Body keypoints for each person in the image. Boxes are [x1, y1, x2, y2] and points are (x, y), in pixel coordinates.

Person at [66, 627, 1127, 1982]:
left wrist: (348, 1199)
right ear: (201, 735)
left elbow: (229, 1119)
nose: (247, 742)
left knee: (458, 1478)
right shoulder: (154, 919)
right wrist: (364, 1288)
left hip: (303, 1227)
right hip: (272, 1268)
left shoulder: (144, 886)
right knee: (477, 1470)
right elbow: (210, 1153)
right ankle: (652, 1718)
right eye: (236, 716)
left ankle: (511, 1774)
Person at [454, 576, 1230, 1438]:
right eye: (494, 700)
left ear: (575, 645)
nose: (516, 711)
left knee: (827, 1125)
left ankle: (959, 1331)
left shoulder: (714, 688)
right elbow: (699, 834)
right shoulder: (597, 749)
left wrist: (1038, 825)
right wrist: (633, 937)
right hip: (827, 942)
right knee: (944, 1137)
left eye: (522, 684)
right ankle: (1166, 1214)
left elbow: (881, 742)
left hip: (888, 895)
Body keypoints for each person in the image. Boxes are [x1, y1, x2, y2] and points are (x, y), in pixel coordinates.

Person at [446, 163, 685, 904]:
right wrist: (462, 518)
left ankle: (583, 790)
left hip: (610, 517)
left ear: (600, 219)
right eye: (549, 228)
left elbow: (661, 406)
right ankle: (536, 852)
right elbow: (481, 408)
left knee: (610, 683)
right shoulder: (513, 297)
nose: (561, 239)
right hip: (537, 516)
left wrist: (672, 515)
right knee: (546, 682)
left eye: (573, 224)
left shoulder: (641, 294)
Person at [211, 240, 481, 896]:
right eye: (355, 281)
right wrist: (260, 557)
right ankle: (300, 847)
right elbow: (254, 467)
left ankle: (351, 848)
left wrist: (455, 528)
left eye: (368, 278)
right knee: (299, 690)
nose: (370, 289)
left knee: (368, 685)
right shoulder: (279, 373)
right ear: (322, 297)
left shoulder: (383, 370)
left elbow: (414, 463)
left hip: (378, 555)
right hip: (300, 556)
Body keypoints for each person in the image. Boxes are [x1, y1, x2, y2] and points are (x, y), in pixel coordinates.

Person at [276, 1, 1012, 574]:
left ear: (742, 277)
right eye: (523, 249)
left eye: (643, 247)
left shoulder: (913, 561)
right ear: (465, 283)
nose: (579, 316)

[Work request]
Repeat the material exactly. Begin with its first line and end with the line that has "right wrist: (260, 557)".

[Answer area]
Body keypoints for each person in the image. Boxes are [x1, y1, x2, y2] and points are (x, y), in pixel coordinates.

Person at [66, 627, 1127, 1982]:
left wrist: (348, 1199)
right ear: (201, 735)
left elbow: (229, 1119)
nose: (247, 742)
left knee: (458, 1478)
right shoulder: (154, 919)
right wrist: (364, 1288)
left hip: (303, 1227)
right hip: (272, 1268)
left shoulder: (144, 886)
right knee: (477, 1470)
right elbow: (210, 1153)
right ankle: (652, 1718)
right eye: (236, 716)
left ankle: (511, 1774)
Person at [454, 576, 1230, 1438]:
right eye: (494, 700)
left ear: (575, 645)
nose: (516, 711)
left knee: (827, 1125)
left ankle: (959, 1331)
left shoulder: (714, 688)
right elbow: (699, 834)
right shoulder: (597, 749)
left wrist: (1038, 825)
right wrist: (633, 937)
right hip: (827, 942)
right knee: (944, 1137)
left eye: (522, 684)
right ankle: (1166, 1214)
left elbow: (881, 742)
left hip: (888, 895)
Body keypoints for each person in the image. Boxes are [x1, y1, x2, y2] and points are (x, y), in pixel coordinates.

Person at [446, 163, 685, 904]:
right wrist: (462, 518)
left ankle: (583, 790)
left hip: (610, 517)
left ear: (600, 219)
right eye: (549, 228)
left elbow: (661, 406)
right ankle: (536, 852)
right elbow: (481, 408)
left knee: (610, 683)
right shoulder: (513, 297)
nose: (561, 239)
right hip: (537, 516)
left wrist: (672, 515)
right knee: (546, 682)
left eye: (573, 224)
left shoulder: (641, 294)
Person at [211, 240, 481, 896]:
right eye: (355, 281)
right wrist: (260, 557)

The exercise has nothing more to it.